As it was, it was hard to know if Josh had even been happy with his life or not.
Glancing down at my notes, I felt my brow furrowing the same way it had been all week.
At this rate, I was going to end up with Dad’s frown lines as well as his coloring. The bits and pieces of information I’d put together so far weren’t much more than that—bits and pieces. Sloppy at worst. Patchy at best. I’d called the phone number that had sent Josh the warning text a dozen times every day since I’d scrawled it down on my pad. Never got an answer. Now, it was ringing up as disconnected completely—meaning that lead was as dead as Josh himself.
The other addresses and numbers I’d stuck in my notes were only more dead ends. The people Josh had interviewed in the weeks leading up to his murder didn’t know anything worth mentioning. The only person he seemed to have warned about any potential danger was Nick.
“Honey, I’m home,” I deadpanned as I strolled through Nick Paulson’s front door. He’d been leaving the chain lock off while I was out and about, letting me borrow his extra key so he wasn’t always having to let me in. Wasn’t the happiest about that, but Nick had insisted. Didn’t want to inconvenience me.
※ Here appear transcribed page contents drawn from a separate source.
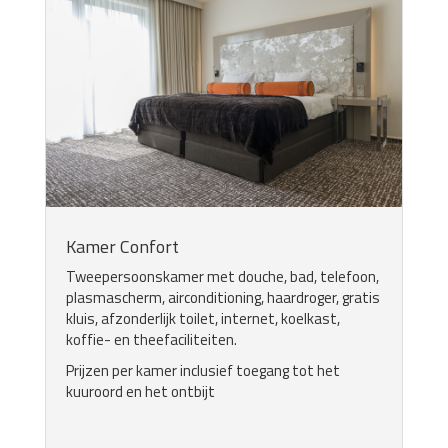
Kamer Confort
Tweepersoonskamer met douche, bad, telefoon,
plasmascherm, airconditioning, haardroger, gratis
kluis, afzonderlijk toilet, internet, koelkast,
koffie- en theefaciliteiten.
Prijzen per kamer inclusief toegang tot het
kuuroord en het ontbijt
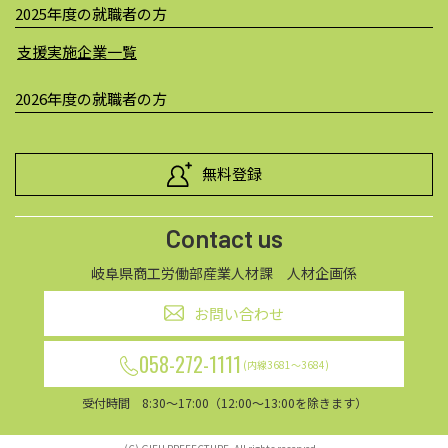
2025年度の就職者の方
支援実施企業一覧
2026年度の就職者の方
無料登録
Contact us
岐阜県商工労働部産業人材課 人材企画係
お問い合わせ
058-272-1111
(内線3681～3684)
受付時間 8:30～17:00（12:00～13:00を除きます）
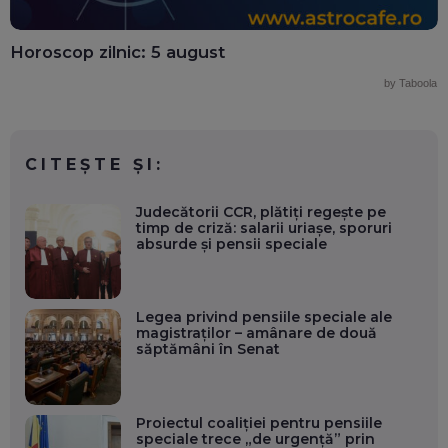
Horoscop zilnic: 5 august
by Taboola
CITEȘTE ȘI:
Judecătorii CCR, plătiți regește pe
timp de criză: salarii uriașe, sporuri
absurde și pensii speciale
Legea privind pensiile speciale ale
magistraților – amânare de două
săptămâni în Senat
Proiectul coaliției pentru pensiile
speciale trece „de urgență” prin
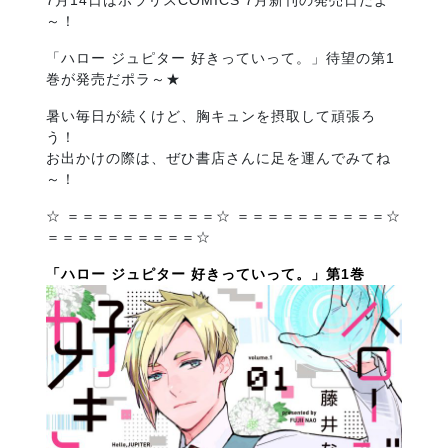
7月14日はポラリスCOMICS 7月新刊の発売日だよ
～！
「ハロー ジュピター 好きっていって。」待望の第1
巻が発売だポラ～★
暑い毎日が続くけど、胸キュンを摂取して頑張ろ
う！
お出かけの際は、ぜひ書店さんに足を運んでみてね
～！
☆ ＝＝＝＝＝＝＝＝＝＝☆ ＝＝＝＝＝＝＝＝＝＝☆
＝＝＝＝＝＝＝＝＝＝☆
「ハロー ジュピター 好きっていって。」第1巻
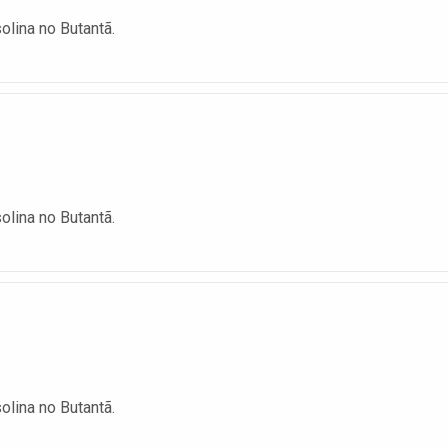
olina no Butantã.
olina no Butantã.
olina no Butantã.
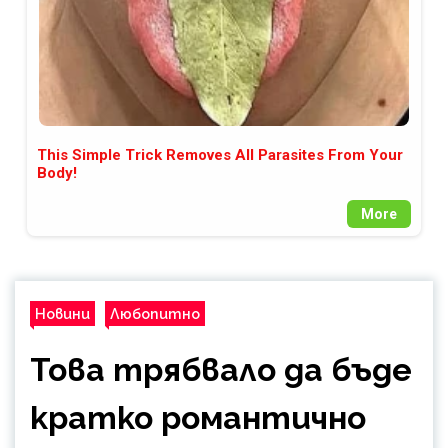
This Simple Trick Removes All Parasites From Your
Body!
More
Новини
Любопитно
Това трябвало да бъде
кратко романтично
He was sweet like that. Sweet in a lot of other ways, too. For far from the first time, I wondered why Josh hadn’t made a move on Nick—but I suppose if there’d been anything between them, Nick would have bothered to mention it by now.
“Harper! Come in here, will you?” I heard Nick’s voice call out from his office down the hall. “Literally just found something—might be worth your time.”
“Yeah?” I kicked off my boots at the door and stuck my head into the office. “What’s the damage?”
“No damage. Just a lead—or half of one. Maybe.”
I entered, leaning over Nick’s computer chair and catching a whiff of his shampoo as I read over his head. Mint and sage. Herby in all of the best ways.